[Task item]
Produce a verbatim copy of the entries listed below.

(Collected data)

[Start of Attachment]

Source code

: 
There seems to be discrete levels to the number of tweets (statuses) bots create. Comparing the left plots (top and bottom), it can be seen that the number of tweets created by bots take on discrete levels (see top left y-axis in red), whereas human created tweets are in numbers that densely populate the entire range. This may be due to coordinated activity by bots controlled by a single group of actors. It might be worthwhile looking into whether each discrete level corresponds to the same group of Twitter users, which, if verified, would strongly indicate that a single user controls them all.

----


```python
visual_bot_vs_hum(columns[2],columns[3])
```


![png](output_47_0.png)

[End of Attachment]

[Worked solution]
Source code

: 
There seems to be discrete levels to the number of tweets (statuses) bots create. Comparing the left plots (top and bottom), it can be seen that the number of tweets created by bots take on discrete levels (see top left y-axis in red), whereas human created tweets are in numbers that densely populate the entire range. This may be due to coordinated activity by bots controlled by a single group of actors. It might be worthwhile looking into whether each discrete level corresponds to the same group of Twitter users, which, if verified, would strongly indicate that a single user controls them all.

----


```python
visual_bot_vs_hum(columns[2],columns[3])
```


![png](output_47_0.png)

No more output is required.